→ Task goal
The part to set down runs from the first line of the data below through the line with "Product Categorie", inclusive; write it exactly and leave out the pictures.

Collected data:
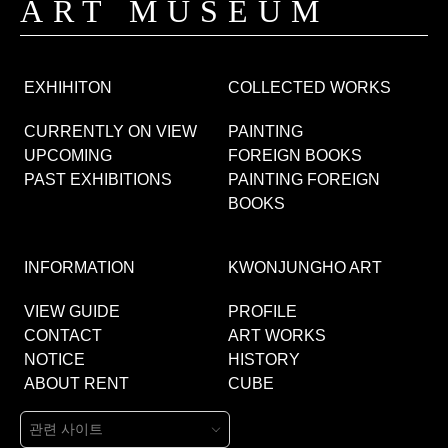
ART MUSEUM
EXHIHITON
COLLECTED WORKS
CURRENTLY ON VIEW
PAINTING
UPCOMING
FOREIGN BOOKS
PAST EXHIBITIONS
PAINTING FOREIGN
BOOKS
INFORMATION
KWONJUNGHO ART
VIEW GUIDE
PROFILE
CONTACT
ART WORKS
NOTICE
HISTORY
ABOUT RENT
CUBE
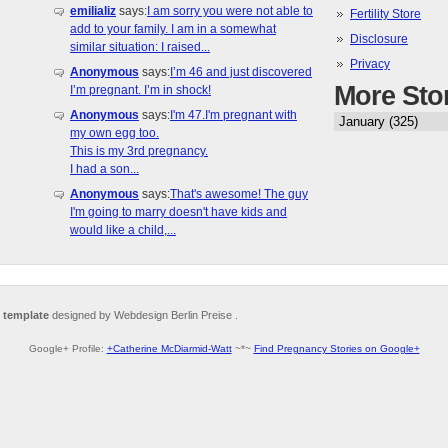
emilializ
says:
I am sorry you were not able to
Fertility Store
add to your family. I am in a somewhat
Disclosure
similar situation: I raised...
Privacy
Anonymous
says:
I’m 46 and just discovered
More Sto
I’m pregnant. I’m in shock!
Anonymous
says:
I'm 47.I'm pregnant with
my own egg too.
This is my 3rd pregnancy.
I had a son...
Anonymous
says:
That's awesome! The guy
I'm going to marry doesn't have kids and
would like a child,...
 template
designed by Webdesign Berlin Preise .
Google+ Profile:
+Catherine McDiarmid-Watt
~*~
Find Pregnancy Stories on Google+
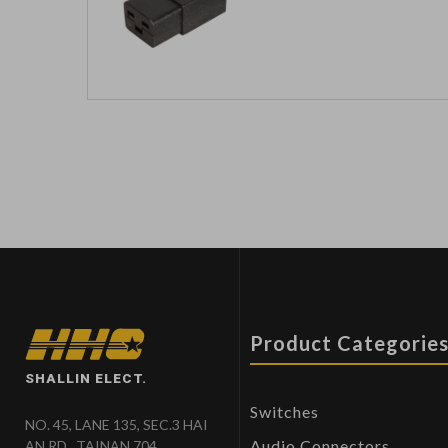
Product Categorie
SHALLIN ELECT.
Switches
NO. 45, LANE 135, SEC.3 HAI
Audio Connectors
AN RD., TAINAN 704,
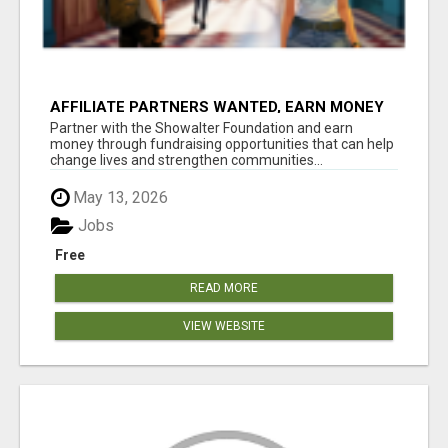
AFFILIATE PARTNERS WANTED, EARN MONEY
AT WWW.SHOWALTERFOUNDATION.ORG
Partner with the Showalter Foundation and earn
money through fundraising opportunities that can help
change lives and strengthen communities...
May 13, 2026
Jobs
Free
READ MORE
VIEW WEBSITE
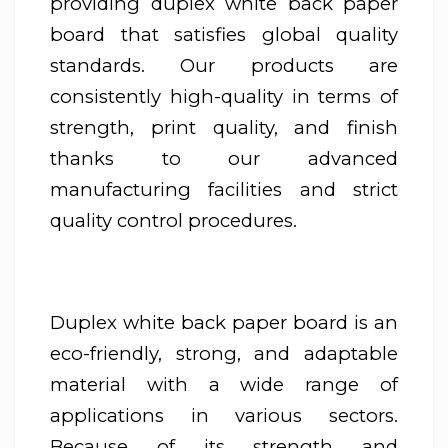
providing duplex white back paper
board that satisfies global quality
standards. Our products are
consistently high-quality in terms of
strength, print quality, and finish
thanks to our advanced
manufacturing facilities and strict
quality control procedures.
Duplex white back paper board is an
eco-friendly, strong, and adaptable
material with a wide range of
applications in various sectors.
Because of its strength and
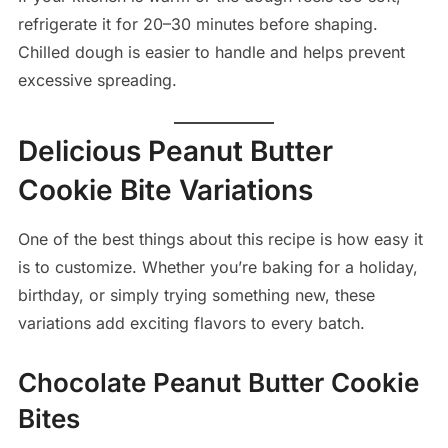
refrigerate it for 20–30 minutes before shaping.
Chilled dough is easier to handle and helps prevent
excessive spreading.
Delicious Peanut Butter
Cookie Bite Variations
One of the best things about this recipe is how easy it
is to customize. Whether you’re baking for a holiday,
birthday, or simply trying something new, these
variations add exciting flavors to every batch.
Chocolate Peanut Butter Cookie
Bites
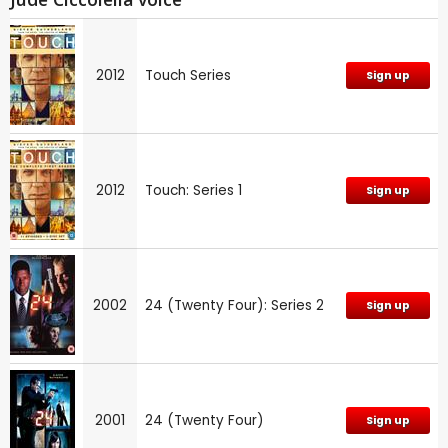
2012
Touch Series
Sign up
2012
Touch: Series 1
Sign up
2002
24 (Twenty Four): Series 2
Sign up
2001
24 (Twenty Four)
Sign up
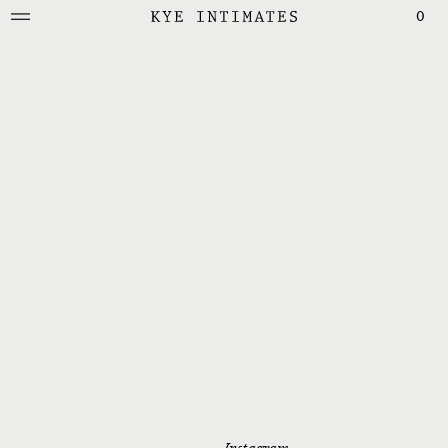
0
KYE Intimates
Angel Jhang's Edit
Instagram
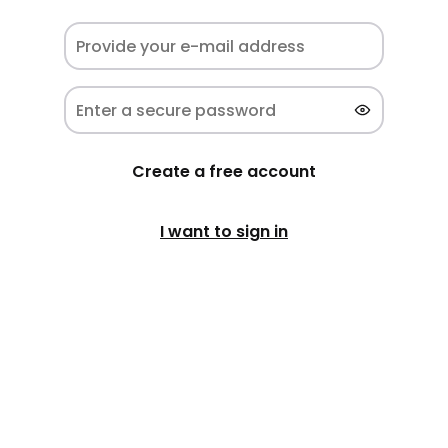
Create a free account
I want to sign in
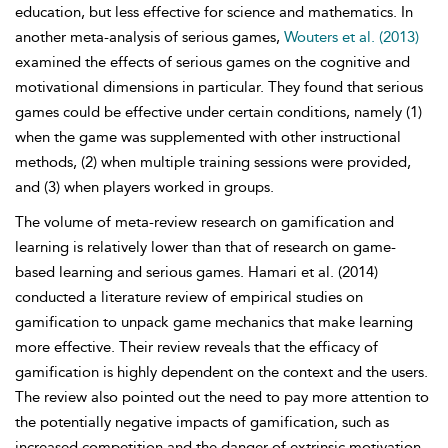
education, but less effective for science and mathematics. In
another meta-analysis of serious games,
Wouters et al. (2013)
examined the effects of serious games on the cognitive and
motivational dimensions in particular. They found that serious
games could be effective under certain conditions, namely (1)
when the game was supplemented with other instructional
methods, (2) when multiple training sessions were provided,
and (3) when players worked in groups.
The volume of meta-review research on gamification and
learning is relatively lower than that of research on game-
based learning and serious games. Hamari et al. (2014)
conducted a literature review of empirical studies on
gamification to unpack game mechanics that make learning
more effective. Their review reveals that the efficacy of
gamification is highly dependent on the context and the users.
The review also pointed out the need to pay more attention to
the potentially negative impacts of gamification, such as
increased competition and the danger of extrinsic motivation.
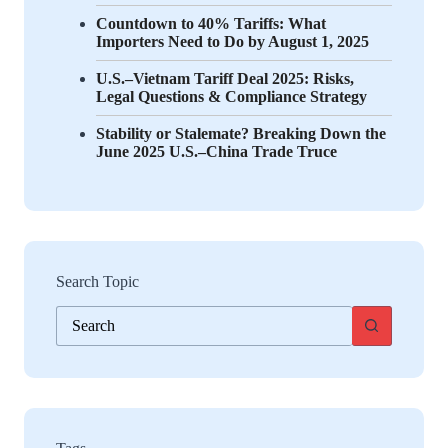
Countdown to 40% Tariffs: What
Importers Need to Do by August 1, 2025
U.S.–Vietnam Tariff Deal 2025: Risks,
Legal Questions & Compliance Strategy
Stability or Stalemate? Breaking Down the
June 2025 U.S.–China Trade Truce
Search Topic
No
results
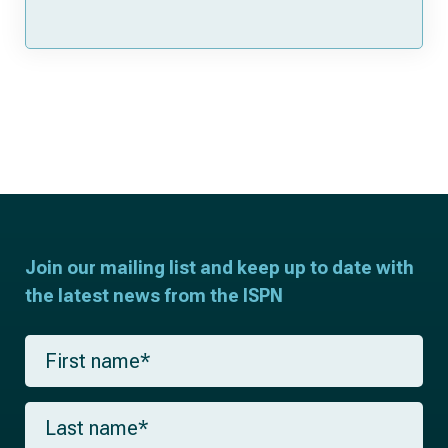
Join our mailing list and keep up to date with
the latest news from the ISPN
F
i
r
s
L
t
a
n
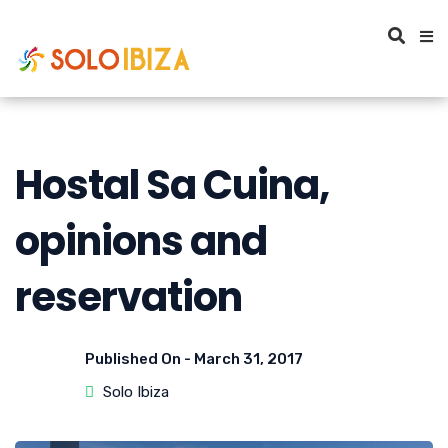
Hostal Sa Cuina,
opinions and
reservation
Published On -
March 31, 2017
Solo Ibiza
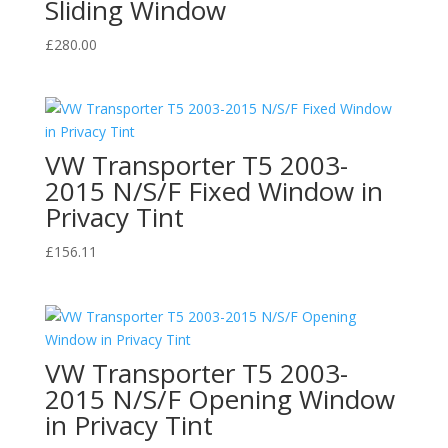
Sliding Window
£
280.00
VW Transporter T5 2003-
2015 N/S/F Fixed Window in
Privacy Tint
£
156.11
VW Transporter T5 2003-
2015 N/S/F Opening Window
in Privacy Tint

→ Solution to this problem
ART MUSEUM
EXHIHITON
COLLECTED WORKS
CURRENTLY ON VIEW
PAINTING
UPCOMING
FOREIGN BOOKS
PAST EXHIBITIONS
PAINTING FOREIGN
BOOKS
INFORMATION
KWONJUNGHO ART
VIEW GUIDE
PROFILE
CONTACT
ART WORKS
NOTICE
HISTORY
ABOUT RENT
CUBE
emilializ
says:
I am sorry you were not able to
Fertility Store
add to your family. I am in a somewhat
Disclosure
similar situation: I raised...
Privacy
Anonymous
says:
I’m 46 and just discovered
More Sto
I’m pregnant. I’m in shock!
Anonymous
says:
I'm 47.I'm pregnant with
my own egg too.
This is my 3rd pregnancy.
I had a son...
Anonymous
says:
That's awesome! The guy
I'm going to marry doesn't have kids and
would like a child,...
 template
designed by Webdesign Berlin Preise .
Google+ Profile:
+Catherine McDiarmid-Watt
~*~
Find Pregnancy Stories on Google+
Product Categorie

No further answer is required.